From a very young age, Stella Barth dreamed of becoming a doctor. As a student, she turned to science classes and research. But after earning a bachelor’s degree in neurobiology from Harvard College, she took a different path.

The Stoneham native taught science for eight years, first at Newton Country Day School in Newton, then at the Williams School in New London, Connecticut, before arriving at TH Chan School of Medicine the last fall.

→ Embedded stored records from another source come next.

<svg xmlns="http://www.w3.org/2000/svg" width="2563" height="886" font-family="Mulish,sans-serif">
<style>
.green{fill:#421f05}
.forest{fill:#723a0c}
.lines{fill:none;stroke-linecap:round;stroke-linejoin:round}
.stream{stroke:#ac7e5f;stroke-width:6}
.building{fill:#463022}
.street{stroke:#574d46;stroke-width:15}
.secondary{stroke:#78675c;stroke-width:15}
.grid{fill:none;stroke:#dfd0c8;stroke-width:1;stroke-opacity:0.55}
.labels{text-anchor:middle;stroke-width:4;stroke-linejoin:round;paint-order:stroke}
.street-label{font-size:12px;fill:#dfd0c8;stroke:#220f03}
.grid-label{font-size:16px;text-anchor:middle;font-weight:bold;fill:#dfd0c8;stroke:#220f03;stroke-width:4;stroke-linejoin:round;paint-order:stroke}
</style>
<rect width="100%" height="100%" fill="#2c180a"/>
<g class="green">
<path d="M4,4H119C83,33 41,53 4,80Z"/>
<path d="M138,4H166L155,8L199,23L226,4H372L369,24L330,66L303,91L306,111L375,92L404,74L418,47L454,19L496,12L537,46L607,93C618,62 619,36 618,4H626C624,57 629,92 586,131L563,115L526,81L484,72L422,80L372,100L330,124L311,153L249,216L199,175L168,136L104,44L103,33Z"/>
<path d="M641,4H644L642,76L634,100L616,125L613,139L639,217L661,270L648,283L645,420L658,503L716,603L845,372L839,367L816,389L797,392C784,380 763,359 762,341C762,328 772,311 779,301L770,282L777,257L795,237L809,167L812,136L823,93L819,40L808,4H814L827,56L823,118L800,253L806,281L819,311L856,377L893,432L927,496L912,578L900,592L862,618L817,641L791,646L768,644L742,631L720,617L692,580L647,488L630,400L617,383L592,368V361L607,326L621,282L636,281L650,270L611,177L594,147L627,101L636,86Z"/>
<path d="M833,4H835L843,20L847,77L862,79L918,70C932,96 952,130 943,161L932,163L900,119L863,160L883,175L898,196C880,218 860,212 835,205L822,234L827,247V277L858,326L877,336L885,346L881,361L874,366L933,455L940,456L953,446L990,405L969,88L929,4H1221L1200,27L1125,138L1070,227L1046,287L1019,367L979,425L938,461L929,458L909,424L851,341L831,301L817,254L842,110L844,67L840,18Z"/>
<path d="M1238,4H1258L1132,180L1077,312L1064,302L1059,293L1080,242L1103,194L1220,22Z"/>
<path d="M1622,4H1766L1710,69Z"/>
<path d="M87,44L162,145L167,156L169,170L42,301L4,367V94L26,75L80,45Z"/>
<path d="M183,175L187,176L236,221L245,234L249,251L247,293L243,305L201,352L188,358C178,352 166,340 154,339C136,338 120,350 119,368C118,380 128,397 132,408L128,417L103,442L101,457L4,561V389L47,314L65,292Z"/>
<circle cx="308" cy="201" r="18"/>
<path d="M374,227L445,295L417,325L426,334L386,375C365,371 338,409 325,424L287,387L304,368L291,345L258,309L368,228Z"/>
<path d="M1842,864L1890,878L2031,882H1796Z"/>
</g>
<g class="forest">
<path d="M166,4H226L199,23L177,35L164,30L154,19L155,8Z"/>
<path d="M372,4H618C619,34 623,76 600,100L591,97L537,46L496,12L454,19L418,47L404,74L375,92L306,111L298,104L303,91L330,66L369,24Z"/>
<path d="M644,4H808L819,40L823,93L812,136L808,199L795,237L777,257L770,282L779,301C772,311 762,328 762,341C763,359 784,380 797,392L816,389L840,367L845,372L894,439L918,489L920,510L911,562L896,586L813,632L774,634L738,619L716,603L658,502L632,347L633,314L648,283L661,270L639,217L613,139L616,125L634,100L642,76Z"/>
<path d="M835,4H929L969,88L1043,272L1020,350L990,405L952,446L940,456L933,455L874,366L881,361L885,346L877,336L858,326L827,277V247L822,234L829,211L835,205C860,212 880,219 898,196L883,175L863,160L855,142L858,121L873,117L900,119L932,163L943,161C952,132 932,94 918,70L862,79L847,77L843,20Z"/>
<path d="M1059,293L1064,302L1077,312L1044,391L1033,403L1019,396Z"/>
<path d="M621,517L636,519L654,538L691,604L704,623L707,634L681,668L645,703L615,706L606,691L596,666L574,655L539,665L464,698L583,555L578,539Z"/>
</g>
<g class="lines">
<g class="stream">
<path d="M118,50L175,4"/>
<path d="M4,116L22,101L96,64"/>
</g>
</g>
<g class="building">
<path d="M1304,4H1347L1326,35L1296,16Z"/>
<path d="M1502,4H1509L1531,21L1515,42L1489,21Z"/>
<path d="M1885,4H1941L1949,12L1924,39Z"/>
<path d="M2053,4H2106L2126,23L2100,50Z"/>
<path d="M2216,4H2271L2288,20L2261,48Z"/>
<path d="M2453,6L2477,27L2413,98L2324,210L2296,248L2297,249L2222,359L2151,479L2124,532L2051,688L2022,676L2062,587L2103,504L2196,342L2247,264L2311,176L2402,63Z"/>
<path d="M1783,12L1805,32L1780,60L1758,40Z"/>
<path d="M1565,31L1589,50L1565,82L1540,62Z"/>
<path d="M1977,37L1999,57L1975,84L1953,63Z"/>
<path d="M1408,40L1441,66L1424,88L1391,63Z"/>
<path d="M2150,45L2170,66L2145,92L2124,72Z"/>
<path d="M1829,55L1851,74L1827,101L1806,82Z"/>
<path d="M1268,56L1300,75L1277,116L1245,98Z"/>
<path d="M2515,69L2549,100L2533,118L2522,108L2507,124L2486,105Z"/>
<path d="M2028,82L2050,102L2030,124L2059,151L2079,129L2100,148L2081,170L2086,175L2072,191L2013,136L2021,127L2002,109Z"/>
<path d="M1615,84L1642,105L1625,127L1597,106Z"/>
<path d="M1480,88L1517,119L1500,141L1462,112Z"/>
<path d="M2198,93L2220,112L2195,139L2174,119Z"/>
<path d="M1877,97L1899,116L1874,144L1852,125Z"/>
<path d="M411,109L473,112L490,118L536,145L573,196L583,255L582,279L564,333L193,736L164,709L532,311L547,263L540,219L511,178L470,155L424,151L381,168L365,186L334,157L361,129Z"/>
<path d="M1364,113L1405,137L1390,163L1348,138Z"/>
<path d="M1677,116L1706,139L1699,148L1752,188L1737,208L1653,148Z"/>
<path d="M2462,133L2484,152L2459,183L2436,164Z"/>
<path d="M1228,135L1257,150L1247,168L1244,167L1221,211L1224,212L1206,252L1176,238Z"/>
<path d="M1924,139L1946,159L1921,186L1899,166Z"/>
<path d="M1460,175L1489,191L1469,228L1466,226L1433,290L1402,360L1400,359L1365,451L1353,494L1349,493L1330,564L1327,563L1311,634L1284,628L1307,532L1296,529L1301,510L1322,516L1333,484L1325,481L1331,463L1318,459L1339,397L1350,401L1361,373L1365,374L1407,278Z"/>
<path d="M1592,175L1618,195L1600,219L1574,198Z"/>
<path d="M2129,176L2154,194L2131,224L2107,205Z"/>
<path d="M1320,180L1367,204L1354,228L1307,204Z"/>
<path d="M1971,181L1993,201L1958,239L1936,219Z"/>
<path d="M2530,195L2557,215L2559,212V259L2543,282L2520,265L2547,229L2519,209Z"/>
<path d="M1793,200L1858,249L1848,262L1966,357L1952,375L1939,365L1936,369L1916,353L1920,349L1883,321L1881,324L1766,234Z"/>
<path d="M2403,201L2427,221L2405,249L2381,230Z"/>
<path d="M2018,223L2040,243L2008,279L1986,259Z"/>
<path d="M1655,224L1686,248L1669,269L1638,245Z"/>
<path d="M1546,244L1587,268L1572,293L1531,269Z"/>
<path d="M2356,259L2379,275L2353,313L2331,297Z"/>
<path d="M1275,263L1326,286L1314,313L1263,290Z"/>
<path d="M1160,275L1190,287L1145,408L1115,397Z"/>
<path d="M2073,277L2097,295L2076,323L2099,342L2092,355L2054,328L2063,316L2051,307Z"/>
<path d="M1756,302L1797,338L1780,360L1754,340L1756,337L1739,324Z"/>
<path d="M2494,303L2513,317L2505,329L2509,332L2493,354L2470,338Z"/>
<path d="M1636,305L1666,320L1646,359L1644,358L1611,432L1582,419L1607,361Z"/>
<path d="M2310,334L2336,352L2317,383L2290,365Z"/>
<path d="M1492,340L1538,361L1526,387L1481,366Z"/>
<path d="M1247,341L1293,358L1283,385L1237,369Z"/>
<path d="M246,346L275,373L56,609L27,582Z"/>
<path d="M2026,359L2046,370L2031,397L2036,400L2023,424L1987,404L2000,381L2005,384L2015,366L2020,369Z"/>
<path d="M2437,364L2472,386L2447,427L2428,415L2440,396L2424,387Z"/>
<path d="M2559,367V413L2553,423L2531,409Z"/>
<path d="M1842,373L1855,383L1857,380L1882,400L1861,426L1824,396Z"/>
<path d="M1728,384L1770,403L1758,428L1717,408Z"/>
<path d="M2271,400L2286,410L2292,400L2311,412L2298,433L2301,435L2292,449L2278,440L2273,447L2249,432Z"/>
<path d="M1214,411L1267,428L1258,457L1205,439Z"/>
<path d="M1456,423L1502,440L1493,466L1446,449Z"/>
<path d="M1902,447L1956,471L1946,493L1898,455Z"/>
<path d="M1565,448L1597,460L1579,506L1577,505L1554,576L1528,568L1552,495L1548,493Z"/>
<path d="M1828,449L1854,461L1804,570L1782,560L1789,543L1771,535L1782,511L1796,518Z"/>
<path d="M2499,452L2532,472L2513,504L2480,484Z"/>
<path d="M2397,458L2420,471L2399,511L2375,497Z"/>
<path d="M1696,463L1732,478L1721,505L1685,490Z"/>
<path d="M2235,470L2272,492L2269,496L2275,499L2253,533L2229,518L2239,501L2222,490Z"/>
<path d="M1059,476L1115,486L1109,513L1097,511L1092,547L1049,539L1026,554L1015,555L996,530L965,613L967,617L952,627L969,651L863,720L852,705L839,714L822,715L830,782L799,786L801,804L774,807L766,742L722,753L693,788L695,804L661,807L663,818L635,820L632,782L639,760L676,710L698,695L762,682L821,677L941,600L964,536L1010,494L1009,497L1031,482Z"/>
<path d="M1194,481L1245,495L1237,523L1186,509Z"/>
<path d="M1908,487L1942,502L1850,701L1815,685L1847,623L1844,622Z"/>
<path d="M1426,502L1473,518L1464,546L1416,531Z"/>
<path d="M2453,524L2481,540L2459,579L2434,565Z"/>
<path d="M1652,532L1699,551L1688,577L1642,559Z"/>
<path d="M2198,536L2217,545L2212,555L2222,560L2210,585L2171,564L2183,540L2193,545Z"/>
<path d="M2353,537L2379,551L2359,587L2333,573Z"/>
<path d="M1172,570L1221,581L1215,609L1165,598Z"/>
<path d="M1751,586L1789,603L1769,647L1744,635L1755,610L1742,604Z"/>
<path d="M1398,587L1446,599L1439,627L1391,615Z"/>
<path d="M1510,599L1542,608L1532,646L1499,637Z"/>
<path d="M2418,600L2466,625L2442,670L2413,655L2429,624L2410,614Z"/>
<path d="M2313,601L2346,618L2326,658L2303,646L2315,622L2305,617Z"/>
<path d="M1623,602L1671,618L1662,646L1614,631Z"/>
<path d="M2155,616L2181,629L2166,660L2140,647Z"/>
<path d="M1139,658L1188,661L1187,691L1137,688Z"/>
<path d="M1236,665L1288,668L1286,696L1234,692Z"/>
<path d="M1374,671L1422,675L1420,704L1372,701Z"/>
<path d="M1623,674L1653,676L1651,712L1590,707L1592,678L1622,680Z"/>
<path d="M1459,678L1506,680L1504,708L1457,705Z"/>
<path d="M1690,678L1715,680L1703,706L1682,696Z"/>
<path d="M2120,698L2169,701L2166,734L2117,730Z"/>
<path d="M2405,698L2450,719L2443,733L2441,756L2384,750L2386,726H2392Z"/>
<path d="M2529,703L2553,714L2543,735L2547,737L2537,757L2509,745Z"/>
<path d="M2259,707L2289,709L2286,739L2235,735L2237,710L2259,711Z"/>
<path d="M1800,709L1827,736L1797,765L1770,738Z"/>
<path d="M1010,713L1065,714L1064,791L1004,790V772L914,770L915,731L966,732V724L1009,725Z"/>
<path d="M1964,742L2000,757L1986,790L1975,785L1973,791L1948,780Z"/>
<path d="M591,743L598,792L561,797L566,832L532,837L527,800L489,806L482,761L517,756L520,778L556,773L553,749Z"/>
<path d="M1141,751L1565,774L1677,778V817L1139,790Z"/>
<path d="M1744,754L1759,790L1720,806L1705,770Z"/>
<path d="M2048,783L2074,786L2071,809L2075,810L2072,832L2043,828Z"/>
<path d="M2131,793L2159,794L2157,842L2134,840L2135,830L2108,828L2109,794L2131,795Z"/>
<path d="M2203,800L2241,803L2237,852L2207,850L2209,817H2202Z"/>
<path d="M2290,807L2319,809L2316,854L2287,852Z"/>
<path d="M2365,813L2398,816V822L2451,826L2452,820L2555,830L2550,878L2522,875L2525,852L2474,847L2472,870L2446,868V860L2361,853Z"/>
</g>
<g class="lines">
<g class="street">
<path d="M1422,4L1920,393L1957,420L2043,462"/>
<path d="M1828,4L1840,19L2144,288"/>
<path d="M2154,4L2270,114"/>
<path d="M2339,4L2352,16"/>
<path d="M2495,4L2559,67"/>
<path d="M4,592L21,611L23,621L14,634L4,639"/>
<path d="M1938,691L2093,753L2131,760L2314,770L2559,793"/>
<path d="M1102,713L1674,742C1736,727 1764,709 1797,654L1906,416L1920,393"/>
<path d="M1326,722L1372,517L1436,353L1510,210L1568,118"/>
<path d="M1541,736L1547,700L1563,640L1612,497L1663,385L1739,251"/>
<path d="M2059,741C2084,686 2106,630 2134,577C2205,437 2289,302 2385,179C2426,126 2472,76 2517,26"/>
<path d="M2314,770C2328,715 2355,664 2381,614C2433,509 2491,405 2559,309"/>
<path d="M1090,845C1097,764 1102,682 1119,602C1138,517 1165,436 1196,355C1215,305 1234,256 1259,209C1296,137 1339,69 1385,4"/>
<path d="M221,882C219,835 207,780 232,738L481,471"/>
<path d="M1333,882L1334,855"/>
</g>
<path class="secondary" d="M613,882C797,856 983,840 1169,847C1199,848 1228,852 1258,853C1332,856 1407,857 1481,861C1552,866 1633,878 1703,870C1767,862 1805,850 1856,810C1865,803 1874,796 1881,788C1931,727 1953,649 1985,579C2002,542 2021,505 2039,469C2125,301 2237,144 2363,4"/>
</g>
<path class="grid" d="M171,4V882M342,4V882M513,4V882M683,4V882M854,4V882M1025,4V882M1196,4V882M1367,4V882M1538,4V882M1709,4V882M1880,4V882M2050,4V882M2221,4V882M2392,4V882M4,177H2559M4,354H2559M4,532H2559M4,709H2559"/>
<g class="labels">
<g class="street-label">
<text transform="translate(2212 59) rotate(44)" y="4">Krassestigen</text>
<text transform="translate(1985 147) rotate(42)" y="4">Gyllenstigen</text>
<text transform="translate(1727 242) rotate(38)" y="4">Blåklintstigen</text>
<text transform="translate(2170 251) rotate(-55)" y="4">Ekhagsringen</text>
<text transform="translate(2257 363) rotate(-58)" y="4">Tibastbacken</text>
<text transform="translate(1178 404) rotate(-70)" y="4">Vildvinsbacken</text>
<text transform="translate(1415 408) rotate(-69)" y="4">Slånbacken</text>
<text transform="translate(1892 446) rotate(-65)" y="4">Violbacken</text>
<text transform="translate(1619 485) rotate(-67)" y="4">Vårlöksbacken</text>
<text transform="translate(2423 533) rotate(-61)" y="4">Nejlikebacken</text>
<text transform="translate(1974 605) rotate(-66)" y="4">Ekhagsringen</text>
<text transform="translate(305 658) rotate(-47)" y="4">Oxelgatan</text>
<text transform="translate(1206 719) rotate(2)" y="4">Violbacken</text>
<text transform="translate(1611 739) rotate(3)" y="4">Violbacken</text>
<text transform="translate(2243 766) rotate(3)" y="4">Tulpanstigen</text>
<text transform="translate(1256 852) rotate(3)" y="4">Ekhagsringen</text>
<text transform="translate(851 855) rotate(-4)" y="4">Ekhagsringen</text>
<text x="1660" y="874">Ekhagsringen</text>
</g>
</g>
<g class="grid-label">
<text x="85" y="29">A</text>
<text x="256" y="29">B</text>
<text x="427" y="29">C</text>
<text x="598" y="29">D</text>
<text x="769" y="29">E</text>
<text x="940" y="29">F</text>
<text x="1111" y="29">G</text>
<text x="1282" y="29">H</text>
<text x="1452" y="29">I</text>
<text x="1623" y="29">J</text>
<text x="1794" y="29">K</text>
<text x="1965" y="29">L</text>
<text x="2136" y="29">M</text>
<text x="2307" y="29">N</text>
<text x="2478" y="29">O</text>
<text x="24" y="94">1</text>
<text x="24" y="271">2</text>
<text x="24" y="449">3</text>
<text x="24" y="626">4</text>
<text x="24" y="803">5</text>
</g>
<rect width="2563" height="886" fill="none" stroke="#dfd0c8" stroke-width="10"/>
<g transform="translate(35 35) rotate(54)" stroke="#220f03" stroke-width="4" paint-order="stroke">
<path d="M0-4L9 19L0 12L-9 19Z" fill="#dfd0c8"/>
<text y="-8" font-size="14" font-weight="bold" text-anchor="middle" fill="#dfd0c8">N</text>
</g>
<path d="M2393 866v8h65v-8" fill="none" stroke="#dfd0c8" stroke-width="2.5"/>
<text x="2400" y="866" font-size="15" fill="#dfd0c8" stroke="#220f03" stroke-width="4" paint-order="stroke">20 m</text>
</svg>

“Medical school was always something that was still on my mind,” Barth said. “I finally decided to apply to medical school and UMass Chan. The school really jumped out at me. Being from Massachusetts, I felt they really appreciated that students from the Massachusetts come to train as doctors within the Worcester County community.

Barth is a first generation university and medical student. She is part of the Population-Based Urban and Rural Community Health (PURCH) stream, which focuses on population health, health care disparities, and health issues specific to urban and rural communities. She chose the PURCH track because the tight-knit community resembled her community of teachers. Students in this program study alongside physicians from Baystate Health.

“We get these one-on-one sessions with them where we talk with them and then we can actually go see patients with them,” Barth said. “I already feel like I’ve developed a good relationship with my preceptor and his patients, and I feel like it’s just the intimate contact with the clinical community that you want in a program like this. this.

Between teaching and medical school, Barth worked as a clinical research coordinator in a spinal cord injury research laboratory at Spaulding Rehabilitation Hospital and completed a post-baccalaureate pre-medical program at Harvard. She was able to work with patients with spinal cord injuries and observe their evolution over time. After her medical studies, she wants to practice neurological physical medicine and rehabilitation.

Last fall, Barth presented the results of his research on spinal cord injury at two national conferences: the American Academy of Physical Medicine and Rehabilitation and the Society for Neuroscience. She said it’s important to learn about health care through individuals within communities and what they need over time because that changes.

“Working with people with a wide variety of spinal cord injuries and paralysis has taught me a lot about how people adapt to continue interacting with their environment when their bodies don’t behave like they used to. “, Barth said. “I am very dedicated to working with people with neurological injuries and other functional deficits.”

Barth thrives on the path she has taken and she also encourages others to follow their dream.

“I am an older, non-traditional student. It doesn’t matter how long you haven’t been to school,” she said. “I took a decade off before going to medical school, and I wouldn’t have it any other way.”